Reversed and remanded.
HOFFMAN, J., concurs.
WOLFSON, J., specially concurs.
JUSTICE WOLFSON, specially Concurring:
While I agree with the result reached by the majority, I also believe use of the natural/unnatural accumulation approach in this case is an analytic sidetrack.
While we are bound to analyze slip and fall cases in terms of natural or unnatural accumulation of ice and/or snow (see McCann v. Bethesda Hospital, 80 Ill. App. 3d 544, 548-549, 400 N.E.2d 16 (1979)), I see no reason to do so in this case.

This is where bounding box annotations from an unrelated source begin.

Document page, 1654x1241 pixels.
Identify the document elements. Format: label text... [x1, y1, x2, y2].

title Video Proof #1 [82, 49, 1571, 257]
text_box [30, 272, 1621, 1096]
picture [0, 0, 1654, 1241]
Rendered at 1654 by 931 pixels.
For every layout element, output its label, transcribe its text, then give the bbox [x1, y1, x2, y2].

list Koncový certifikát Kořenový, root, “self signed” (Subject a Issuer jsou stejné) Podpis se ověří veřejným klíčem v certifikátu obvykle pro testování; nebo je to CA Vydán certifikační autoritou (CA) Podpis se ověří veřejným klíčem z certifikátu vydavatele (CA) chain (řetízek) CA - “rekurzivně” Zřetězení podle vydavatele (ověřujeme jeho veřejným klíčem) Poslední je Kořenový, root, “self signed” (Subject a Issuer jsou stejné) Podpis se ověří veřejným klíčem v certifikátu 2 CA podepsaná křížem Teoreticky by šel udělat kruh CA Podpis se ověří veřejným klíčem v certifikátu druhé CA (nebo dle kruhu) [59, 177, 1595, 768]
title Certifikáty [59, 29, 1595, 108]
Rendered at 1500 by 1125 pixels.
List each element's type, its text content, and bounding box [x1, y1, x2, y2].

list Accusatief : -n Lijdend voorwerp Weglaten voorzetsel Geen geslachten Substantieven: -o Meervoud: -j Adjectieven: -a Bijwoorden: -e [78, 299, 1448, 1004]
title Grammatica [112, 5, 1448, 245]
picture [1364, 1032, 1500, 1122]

I would apply traditional tort principles -- to prevail, plaintiff must show a duty owed by the defendant to the plaintiff, a breach of that duty, and an injury proximately caused by the breach. Ward v. K-mart Corp., 136 Ill. 2d 132, 140, 554 N.E.2d 223 (1990).
The difficult question here is one of duty. Whether a duty exists is a question of law. Ward, 136 Il. 2d at 140. That means we must consider not only the reasonable foreseeability and likelihood of injury, "but also (3) the magnitude of the burden on defendant in guarding against injury and (4) the consequences of placing that burden on defendant." LaFever v. Kemlite Co., 185 Ill. 2d 380, 389, 706 N.E.2d 441 (1998). Whether a duty exists is an inquiry shaped by public policy. LaFefer, 185 Ill. 2d at 388.
In the case before us we are given few facts concerning the nature of the protrusions from the building. We are not told whether some defect about them created an unreasonable risk of harm to people walking past the building. Still, there is evidence all the protrusions except one had four foot long ice formations on them. That, in addition to some evidence the building owner and the restaurant owner had notice of the dangerous condition, persuades me the right result has been reached.